• [TASK DESCRIPTION] Print the text of every row below verbatim, line by line, omitting the pictures.

• [SOURCE RECORDS]
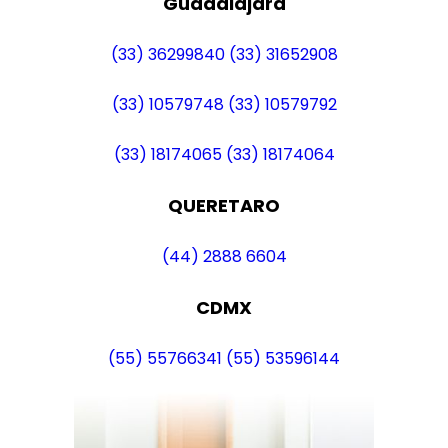
Guadalajara
(33) 36299840
(33) 31652908
(33) 10579748
(33) 10579792
(33) 18174065
(33) 18174064
QUERETARO
(44) 2888 6604
CDMX
(55) 55766341
(55) 53596144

• [ANSWER]
Guadalajara
(33) 36299840
(33) 31652908
(33) 10579748
(33) 10579792
(33) 18174065
(33) 18174064
QUERETARO
(44) 2888 6604
CDMX
(55) 55766341
(55) 53596144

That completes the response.